Читая это письмо сегодня, после стольких лет жизни на Западе и таких колоссальных перемен в России, я могу только улыбнуться нашей избалованности… Господи! Получив аванс от издательства и не заявляя о себе, не появляясь два(!) года после предложенных нам изменений, мы можем возмутиться поведением издательства, которое не домогается нашей рукописи, наполовину ими уже оплаченной… Можно было выразить капризное неудовольствие рецензентами и почти что потребовать начальство «к барьеру». Другое дело, что это не способствовало изданию книжки, но ставило тем не менее издательство как будто бы в неловкое положение…
До какой же степени иначе обстоит это дело на Западе и выглядит сегодня на нашей исторической родине! А тогда… Так называемая более «довыраженная», то есть более тщательно отредактированная рукопись была вскоре готова — два года Тарковский не торопился ее дорабатывать! — но никогда более не представлена в издательство «Искусство», хотя договор оставался в силе вплоть до моего отъезда в Голландию…
Когда весною 1982 года Тарковский уезжал в Италию на съемки «Ностальгии», то я к этому моменту уже подала документы на выезд на постоянное место жительства в Голландию.
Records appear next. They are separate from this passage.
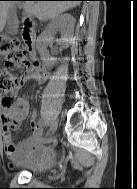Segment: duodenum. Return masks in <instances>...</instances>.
I'll return each mask as SVG.
<instances>
[{"label": "duodenum", "mask_w": 137, "mask_h": 189, "mask_svg": "<svg viewBox=\"0 0 137 189\" xmlns=\"http://www.w3.org/2000/svg\"><path fill=\"white\" fill-rule=\"evenodd\" d=\"M23 30H22V40L25 49L33 55L35 53L36 48V35L32 29V22L31 21H24L23 22Z\"/></svg>", "instance_id": "obj_1"}]
</instances>
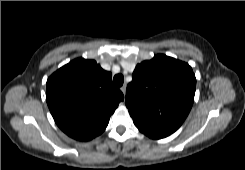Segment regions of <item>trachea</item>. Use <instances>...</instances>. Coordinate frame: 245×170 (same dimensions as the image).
Segmentation results:
<instances>
[{"label": "trachea", "instance_id": "1", "mask_svg": "<svg viewBox=\"0 0 245 170\" xmlns=\"http://www.w3.org/2000/svg\"><path fill=\"white\" fill-rule=\"evenodd\" d=\"M113 81L117 87H121L124 83V76L122 74H117L114 76Z\"/></svg>", "mask_w": 245, "mask_h": 170}]
</instances>
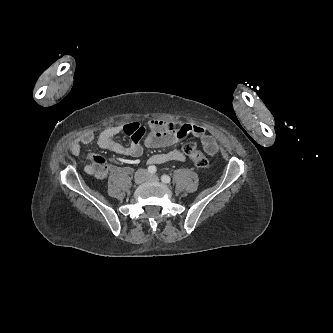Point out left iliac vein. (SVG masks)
<instances>
[{
  "label": "left iliac vein",
  "instance_id": "obj_1",
  "mask_svg": "<svg viewBox=\"0 0 333 333\" xmlns=\"http://www.w3.org/2000/svg\"><path fill=\"white\" fill-rule=\"evenodd\" d=\"M147 179L151 180V181H158L159 180L158 176H156L154 174L148 175Z\"/></svg>",
  "mask_w": 333,
  "mask_h": 333
}]
</instances>
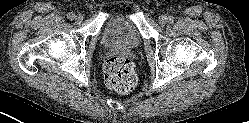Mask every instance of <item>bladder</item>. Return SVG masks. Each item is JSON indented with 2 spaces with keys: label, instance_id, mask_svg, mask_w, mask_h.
<instances>
[{
  "label": "bladder",
  "instance_id": "obj_1",
  "mask_svg": "<svg viewBox=\"0 0 249 123\" xmlns=\"http://www.w3.org/2000/svg\"><path fill=\"white\" fill-rule=\"evenodd\" d=\"M141 42L142 37L138 27L130 17L122 12L112 15L100 34V43L107 48L135 49L140 46Z\"/></svg>",
  "mask_w": 249,
  "mask_h": 123
}]
</instances>
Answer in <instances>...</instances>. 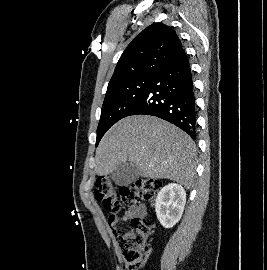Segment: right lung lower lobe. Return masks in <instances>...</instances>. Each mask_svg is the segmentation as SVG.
I'll use <instances>...</instances> for the list:
<instances>
[{
	"label": "right lung lower lobe",
	"instance_id": "obj_1",
	"mask_svg": "<svg viewBox=\"0 0 267 270\" xmlns=\"http://www.w3.org/2000/svg\"><path fill=\"white\" fill-rule=\"evenodd\" d=\"M137 114L162 118L196 138L192 74L183 48L156 72L147 91L127 116Z\"/></svg>",
	"mask_w": 267,
	"mask_h": 270
}]
</instances>
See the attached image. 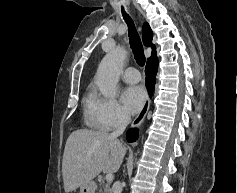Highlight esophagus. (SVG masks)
Masks as SVG:
<instances>
[{
    "mask_svg": "<svg viewBox=\"0 0 237 193\" xmlns=\"http://www.w3.org/2000/svg\"><path fill=\"white\" fill-rule=\"evenodd\" d=\"M149 107H150V97L147 96L145 98V102H144L140 112L138 113V115L136 116L134 121L132 122L131 128H135V127L139 126L143 122V120L145 119L146 114H147V112L149 110Z\"/></svg>",
    "mask_w": 237,
    "mask_h": 193,
    "instance_id": "1",
    "label": "esophagus"
}]
</instances>
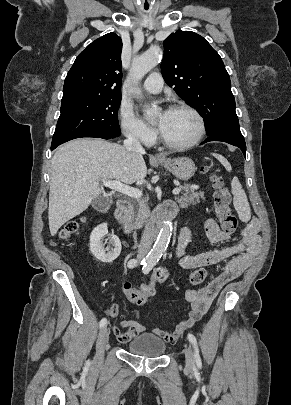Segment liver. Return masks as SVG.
Masks as SVG:
<instances>
[{
  "instance_id": "1",
  "label": "liver",
  "mask_w": 291,
  "mask_h": 405,
  "mask_svg": "<svg viewBox=\"0 0 291 405\" xmlns=\"http://www.w3.org/2000/svg\"><path fill=\"white\" fill-rule=\"evenodd\" d=\"M146 174L142 154L129 152L119 144L92 138L63 144L51 160L48 209L51 235L99 197L100 182L115 179L133 184L142 181Z\"/></svg>"
}]
</instances>
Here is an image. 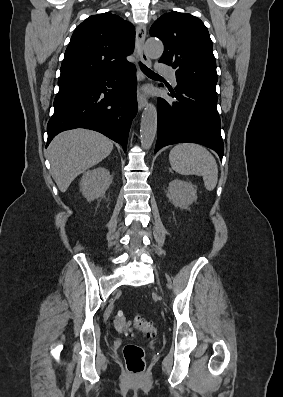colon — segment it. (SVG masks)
I'll return each instance as SVG.
<instances>
[{"instance_id":"1","label":"colon","mask_w":283,"mask_h":397,"mask_svg":"<svg viewBox=\"0 0 283 397\" xmlns=\"http://www.w3.org/2000/svg\"><path fill=\"white\" fill-rule=\"evenodd\" d=\"M113 325L118 332L127 333L131 327L140 331L144 336L150 337L155 333V324L151 320H146L140 316L132 321L128 320L121 310L114 314ZM123 356L128 372L133 376L141 375L145 370L144 349L133 343L125 345Z\"/></svg>"}]
</instances>
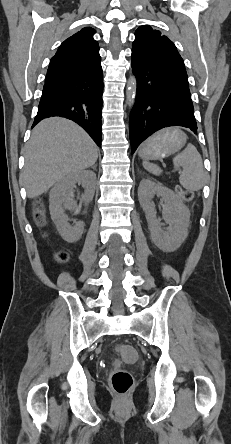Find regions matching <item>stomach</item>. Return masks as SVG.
Listing matches in <instances>:
<instances>
[{"instance_id":"1","label":"stomach","mask_w":231,"mask_h":444,"mask_svg":"<svg viewBox=\"0 0 231 444\" xmlns=\"http://www.w3.org/2000/svg\"><path fill=\"white\" fill-rule=\"evenodd\" d=\"M186 143V135L175 128L163 130L140 148L139 156L144 159H161L179 151Z\"/></svg>"}]
</instances>
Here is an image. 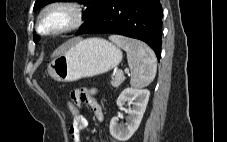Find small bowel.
Here are the masks:
<instances>
[{"instance_id":"c3829d8e","label":"small bowel","mask_w":227,"mask_h":142,"mask_svg":"<svg viewBox=\"0 0 227 142\" xmlns=\"http://www.w3.org/2000/svg\"><path fill=\"white\" fill-rule=\"evenodd\" d=\"M98 91L96 89L81 88L71 91L70 97L72 102H74L78 107L82 104H88L92 107L95 112V115L99 121L105 119V114L102 107L96 102L93 98ZM88 121L83 115L81 119L75 120L71 123L69 127V135L72 138L73 142H80L81 132L87 127ZM110 142H115L111 140Z\"/></svg>"}]
</instances>
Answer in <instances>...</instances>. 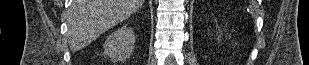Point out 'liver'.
Returning <instances> with one entry per match:
<instances>
[{
	"mask_svg": "<svg viewBox=\"0 0 309 65\" xmlns=\"http://www.w3.org/2000/svg\"><path fill=\"white\" fill-rule=\"evenodd\" d=\"M144 0H73L68 11V43L78 51L129 18Z\"/></svg>",
	"mask_w": 309,
	"mask_h": 65,
	"instance_id": "liver-1",
	"label": "liver"
}]
</instances>
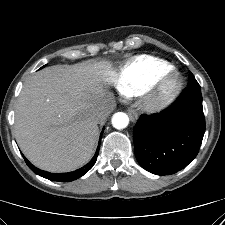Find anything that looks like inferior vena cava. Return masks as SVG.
<instances>
[{"label":"inferior vena cava","mask_w":225,"mask_h":225,"mask_svg":"<svg viewBox=\"0 0 225 225\" xmlns=\"http://www.w3.org/2000/svg\"><path fill=\"white\" fill-rule=\"evenodd\" d=\"M114 106L115 103L113 100H109L105 105H103V107L99 111H97L94 115L96 122L97 123L104 122Z\"/></svg>","instance_id":"1"}]
</instances>
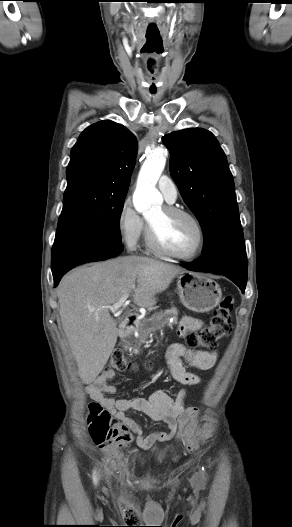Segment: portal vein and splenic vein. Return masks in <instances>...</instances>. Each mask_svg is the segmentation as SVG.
Instances as JSON below:
<instances>
[{
    "label": "portal vein and splenic vein",
    "mask_w": 292,
    "mask_h": 527,
    "mask_svg": "<svg viewBox=\"0 0 292 527\" xmlns=\"http://www.w3.org/2000/svg\"><path fill=\"white\" fill-rule=\"evenodd\" d=\"M129 297V294H125L123 295L118 302H116L115 304H113L112 306L108 307V309L112 312V313H119V309L124 305V303L127 301Z\"/></svg>",
    "instance_id": "18ae733b"
}]
</instances>
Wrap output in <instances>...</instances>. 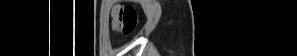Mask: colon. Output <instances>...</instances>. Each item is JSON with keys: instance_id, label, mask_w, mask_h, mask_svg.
<instances>
[{"instance_id": "5ec220e1", "label": "colon", "mask_w": 297, "mask_h": 56, "mask_svg": "<svg viewBox=\"0 0 297 56\" xmlns=\"http://www.w3.org/2000/svg\"><path fill=\"white\" fill-rule=\"evenodd\" d=\"M138 20L137 12L131 5H125L117 10V30L125 35L133 32Z\"/></svg>"}]
</instances>
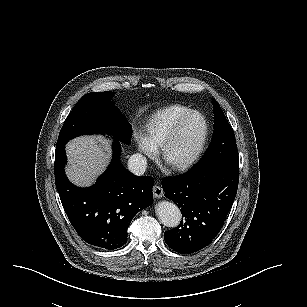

Многие сю стороны усматривали в такого рода двойном отъезде какой-то скрытый сговор. Видит Бог, что это было абсолютно случайное, но какое-то внутренне многозначительное совпадение. Но теперь, умудренная уже некоторым дополнительным, не всегда слишком веселым опытом, я подозреваю, что мой выезд был кем-то срежессирован… Теперь я даже подозреваю кем и у кого за спиной стояло КГБ… Но не знаю, конечно, точно…
Мой муж мечтал уехать на Запад. Наш друг Боря Петкер, поменявший потом фамилию на Абаров, женатый на голландке и проживавший с ней несколько лет в России без намерения уезжать, был неожиданно выставлен из страны вслед за своей женой и ребенком, попавших на границе в неприятную и, как я теперь полагаю, тоже срежессированную ситуацию. Только теперь мне кажется несколько странным, что наш друг Боря, еврей, беспартийный, закончивший ГИТИС и женатый на иностранке, последние года три работал… в отделе культуры Краснопресненского Райкома Комсомола… А до этого…
До этого он чаще всего нигде не работал, но однажды, нуждаясь в первом выезде в Голландию в связи с рождением там его ребенка, попросил меня устроить его работать для характеристики… к Тарковскому, когда он собирал съемочную группу первого «Сталкера». И он-таки был определен по моей просьбе стараниями Ларисы, не будучи в штате Мосфильма, в ассистенты по реквизиту… Опять возникает нерешенным вопрос роли самой Ларисы в этом «трудоустройстве»…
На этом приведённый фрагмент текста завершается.